On Tuesday, February 23, 1993 at 6:12:17 PM UTC-8, Peter Mayne wrote:
In article <[email protected]>, [email protected] (Steve Loughran) writes:
I wonder if this is the first time hardware has been designed to
fit the OS?
Actually, it isn't.
VAX/VMS
OS/400 -> AS/400
SPARC for UNIX (and most RISC CPUs, for that matter)
8086 (for some kind of CP/M compatibility)
The CRISP processor specifically designed for C (see a recent Byte)
Peter is right in that RISC CPUs are normally optimised for the code which >is to be run on it, and given the amnout of CPU time the OS invariably >consumes that the OS must be used to determine which instructions
to provide[*] .Also things like memory protection models ought to match, >otherwise you get CPU designers coming up with bizarre segmented memory >architechtures when all us hackers want is a flat memory model ;-)
(but not Alpha 8->)
You mean no-one had a look at the instruction usage of any unix before >designing the architecture? Surely they didnt just use VMS.
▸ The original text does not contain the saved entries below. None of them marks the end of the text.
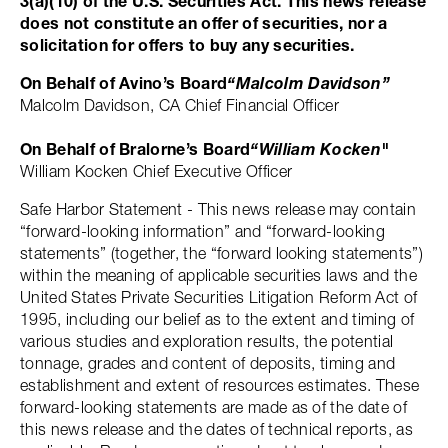
3(a)(10) of the U.S. Securities Act. This news release
does not constitute an offer of securities, nor a
solicitation for offers to buy any securities.
On Behalf of Avino’s Board
“Malcolm Davidson”
Malcolm Davidson, CA Chief Financial Officer
On Behalf of Bralorne’s Board
“William Kocken"
William Kocken Chief Executive Officer
Safe Harbor Statement - This news release may contain
“forward-looking information” and “forward-looking
statements” (together, the “forward looking statements”)
within the meaning of applicable securities laws and the
United States Private Securities Litigation Reform Act of
1995, including our belief as to the extent and timing of
various studies and exploration results, the potential
tonnage, grades and content of deposits, timing and
establishment and extent of resources estimates. These
forward-looking statements are made as of the date of
this news release and the dates of technical reports, as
The designers looked at application instruction usage. OS specific stuff
can be (and is) implemented in PALcode. Thus, OSF/1 isn't burdened by
OpenVMS features, Windows NT isn't burdened by OSF/1 features, etc, etc.
Oh yeah. MIPS processirs have had two endian modes for a long time. Something
to do with VaxStations I believe.
Only in the sense that DEC's MIPS chips ends are at the same end as VAXen ends.
Steve
[*] cynics may argue that in fact most modern RISC CPUS are optimised purely >for impressive benchmark figures.
A tempting argument... ;-)
PJDM
--
Peter Mayne | My statements, not Digital's.